WORK TO BE COMPLETED: Below are some entries; state how many of their lines include the word "gelingt" and give no more than that number.

= Beginning of Section =

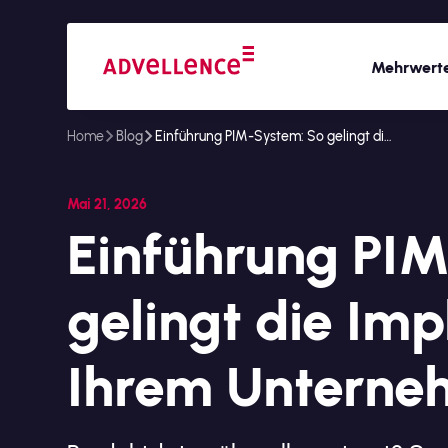
Mehrwert
Home
Blog
Einführung PIM-System: So gelingt die Implementierung in Ihrem Unternehmen
Mai 21, 2026
Einführung PI
gelingt die Im
Ihrem Unterne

= End of Section =

EXERCISE OUTPUT: 2